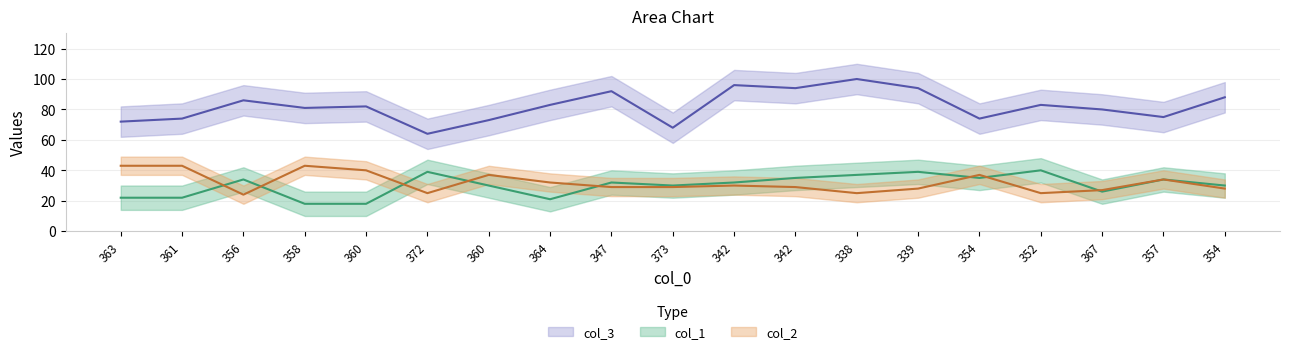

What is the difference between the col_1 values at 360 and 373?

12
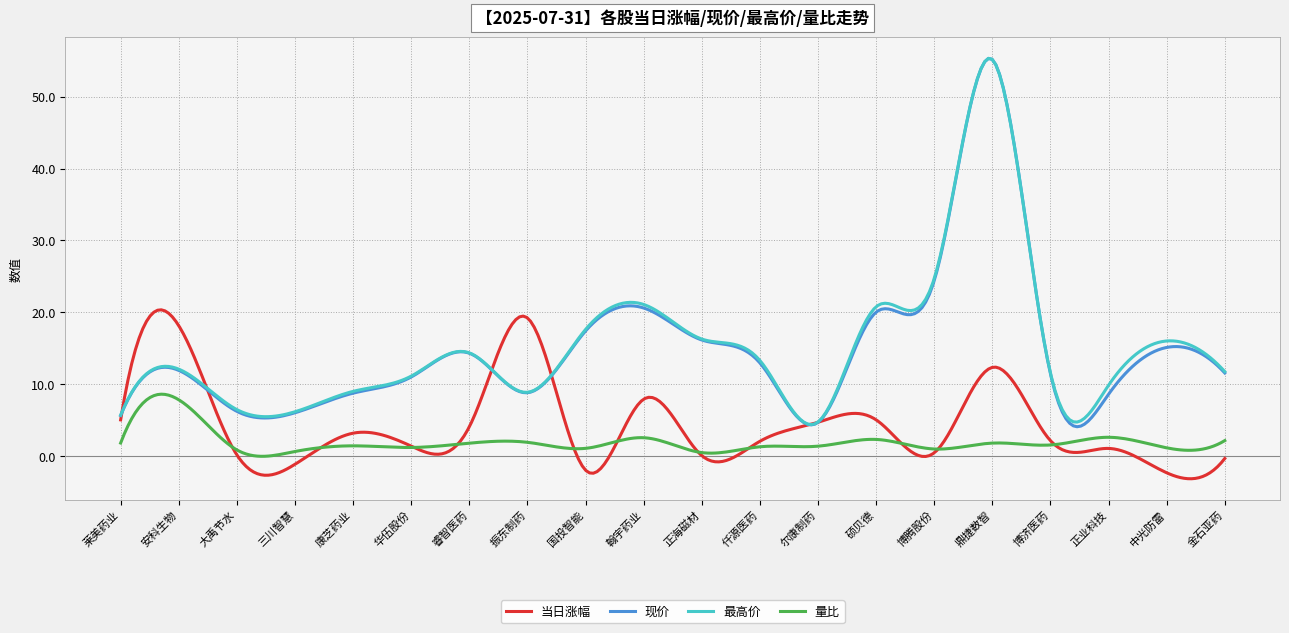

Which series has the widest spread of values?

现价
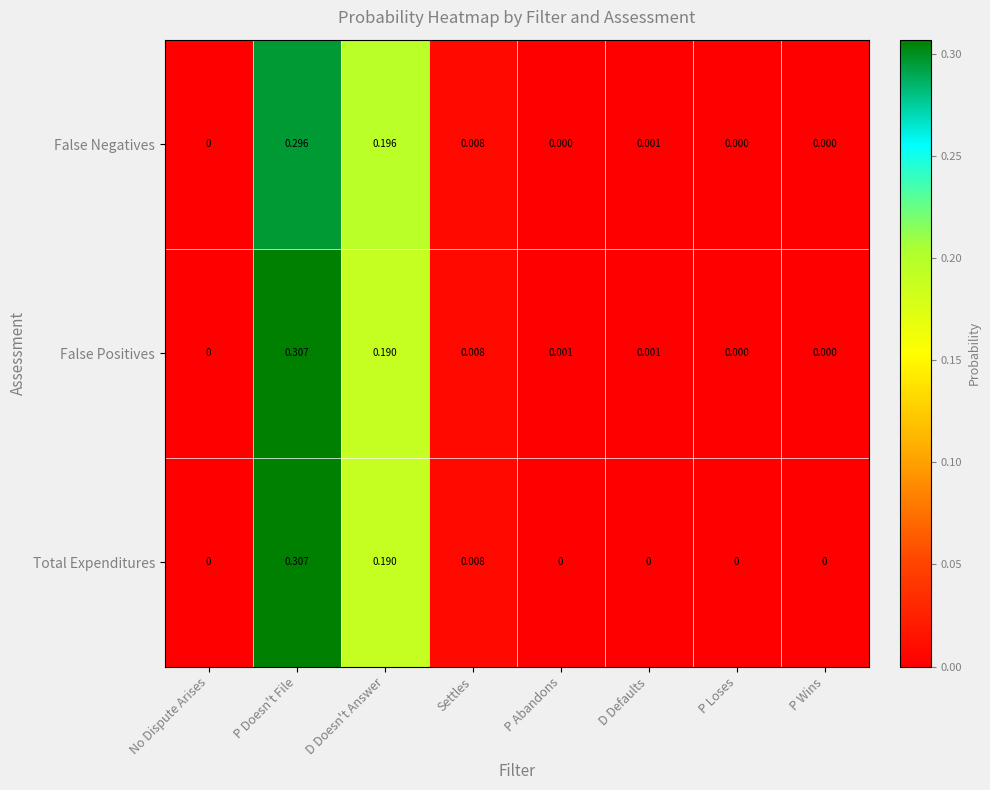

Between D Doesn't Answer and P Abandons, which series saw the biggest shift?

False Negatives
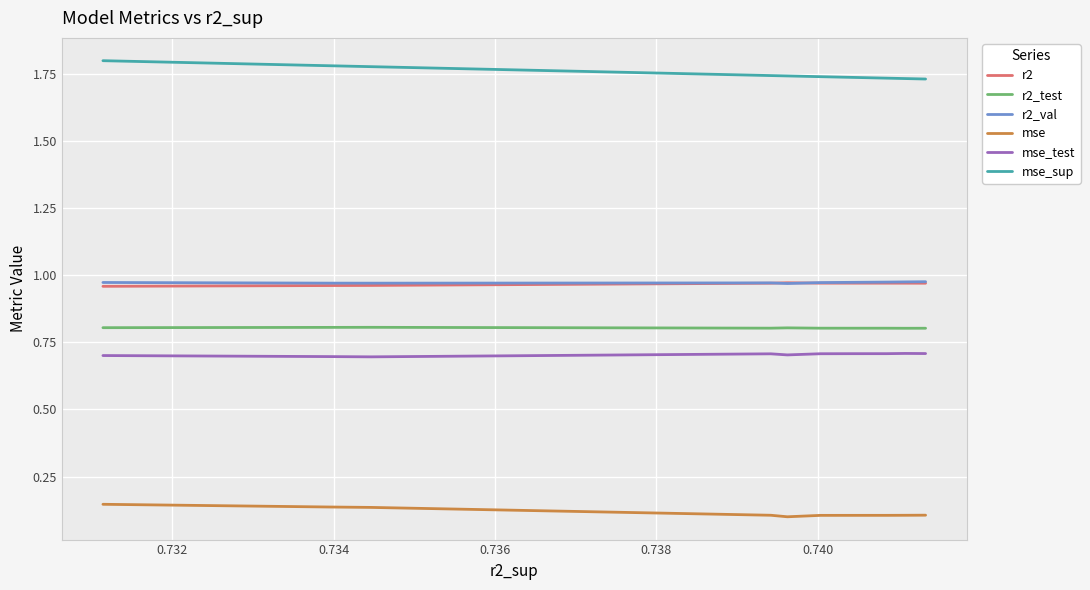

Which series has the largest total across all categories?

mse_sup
+===+
◆ **How to complete this task**
Please copy out the lines above word for word, leaving out the pictures.

◆ **Task output**
What is the difference between the col_1 values at 360 and 373?

12

Which series has the widest spread of values?

现价

Between D Doesn't Answer and P Abandons, which series saw the biggest shift?

False Negatives

Which series has the largest total across all categories?

mse_sup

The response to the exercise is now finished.